Once the line containing "La saison du retour en grâce" is reached, copy it and every line after it exactly, to the end of the material, without pictures.

★ ★ ★

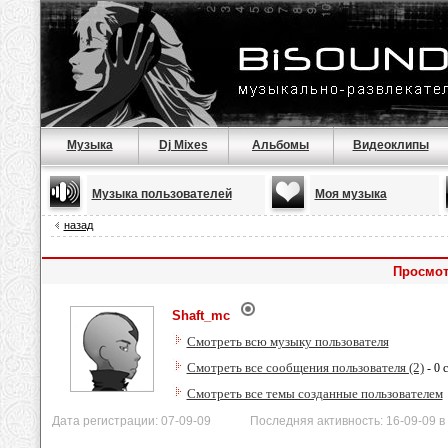
Музыка
Dj Mixes
Альбомы
Видеоклипы
Музыка пользователей
Моя музыка
назад
Просмот
Shaft_mc
Смотреть всю музыку пользователя
Смотреть все сообщения пользователя (2)
- 0 
Смотреть все темы созданные пользователем
Дата регистрации: 07-09-09 Последняя активность: 16-09-09 в 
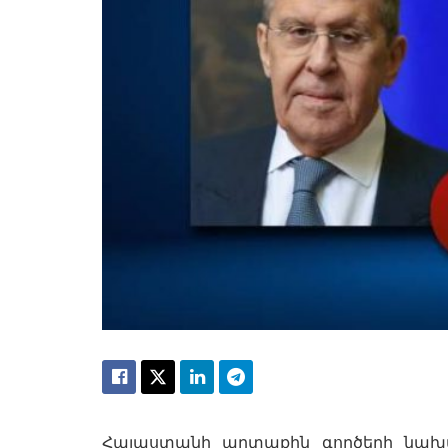
Հայաստանի արտաքին գործերի նախ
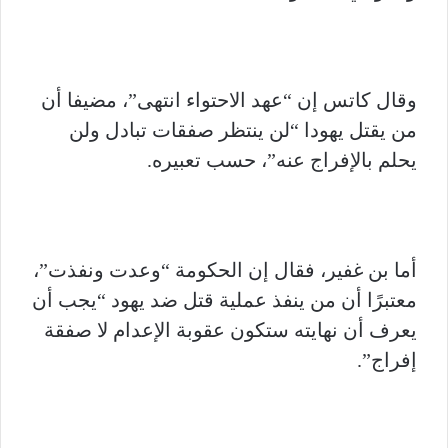
وقال كاتس إن “عهد الاحتواء انتهى”، مضيفا أن
من يقتل يهودا “لن ينتظر صفقات تبادل ولن
يحلم بالإفراج عنه”، حسب تعبيره.
أما بن غفير، فقال إن الحكومة “وعدت ونفذت”،
معتبرًا أن من ينفذ عملية قتل ضد يهود “يجب أن
يعرف أن نهايته ستكون عقوبة الإعدام لا صفقة
إفراج”.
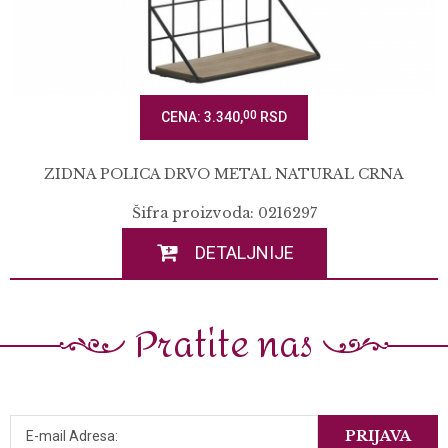
00
CENA: 3.340,
RSD
ZIDNA POLICA DRVO METAL NATURAL CRNA
Šifra proizvoda: 0216297
DETALJNIJE
Pratite nas
PRIJAVA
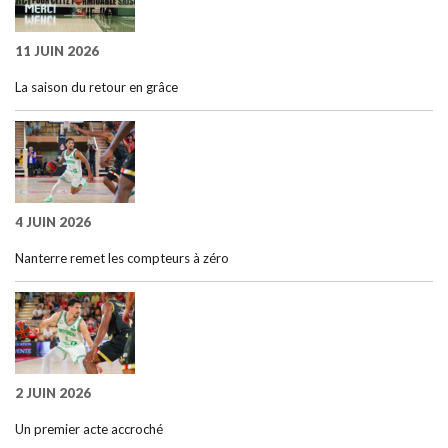
11 JUIN 2026
La saison du retour en grâce
4 JUIN 2026
Nanterre remet les compteurs à zéro
2 JUIN 2026
Un premier acte accroché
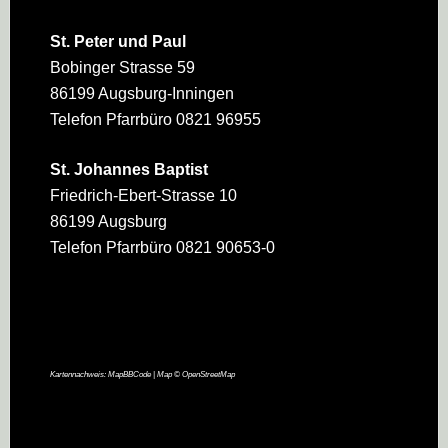
St. Peter und Paul
Bobinger Strasse 59
86199 Augsburg-Inningen
Telefon Pfarrbüro 0821 96955
St. Johannes Baptist
Friedrich-Ebert-Strasse 10
86199 Augsburg
Telefon Pfarrbüro 0821 90653-0
Kartennachweis:
MapBBCode
| Map ©
OpenStreetMap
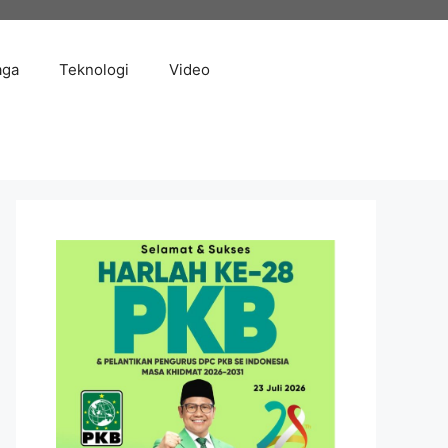
aga
Teknologi
Video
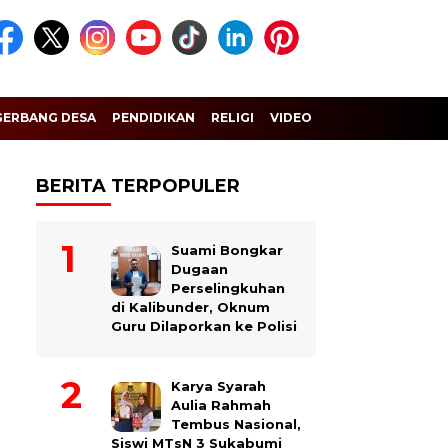
GERBANG DESA
PENDIDIKAN
RELIGI
VIDEO
BERITA TERPOPULER
Suami Bongkar
Dugaan
Perselingkuhan
di Kalibunder, Oknum
Guru Dilaporkan ke Polisi
Karya Syarah
Aulia Rahmah
Tembus Nasional,
Siswi MTsN 3 Sukabumi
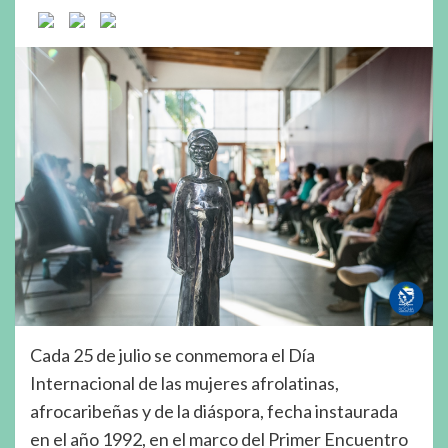
Cada 25 de julio se conmemora el Día
Internacional de las mujeres afrolatinas,
afrocaribeñas y de la diáspora, fecha instaurada
en el año 1992, en el marco del Primer Encuentro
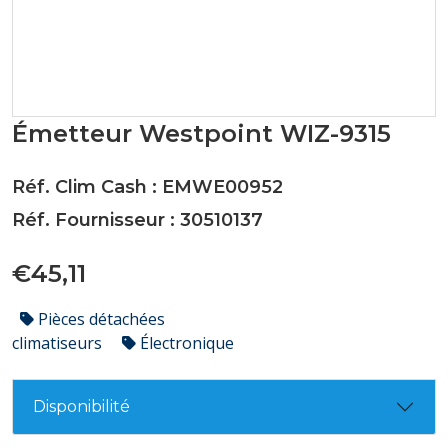
Émetteur Westpoint WIZ-9315
Réf. Clim Cash : EMWE00952
Réf. Fournisseur : 30510137
€45,11
Pièces détachées
climatiseurs
Électronique
Disponibilité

★ ★ ★

## [Written solution]
La saison du retour en grâce
4 JUIN 2026
Nanterre remet les compteurs à zéro
2 JUIN 2026
Un premier acte accroché
St. Peter und Paul
Bobinger Strasse 59
86199 Augsburg-Inningen
Telefon Pfarrbüro 0821 96955
St. Johannes Baptist
Friedrich-Ebert-Strasse 10
86199 Augsburg
Telefon Pfarrbüro 0821 90653-0
Kartennachweis:
MapBBCode
| Map ©
OpenStreetMap
aga
Teknologi
Video
GERBANG DESA
PENDIDIKAN
RELIGI
VIDEO
BERITA TERPOPULER
Suami Bongkar
Dugaan
Perselingkuhan
di Kalibunder, Oknum
Guru Dilaporkan ke Polisi
Karya Syarah
Aulia Rahmah
Tembus Nasional,
Siswi MTsN 3 Sukabumi
Cada 25 de julio se conmemora el Día
Internacional de las mujeres afrolatinas,
afrocaribeñas y de la diáspora, fecha instaurada
en el año 1992, en el marco del Primer Encuentro
Émetteur Westpoint WIZ-9315
Réf. Clim Cash : EMWE00952
Réf. Fournisseur : 30510137
€45,11
Pièces détachées
climatiseurs
Électronique
Disponibilité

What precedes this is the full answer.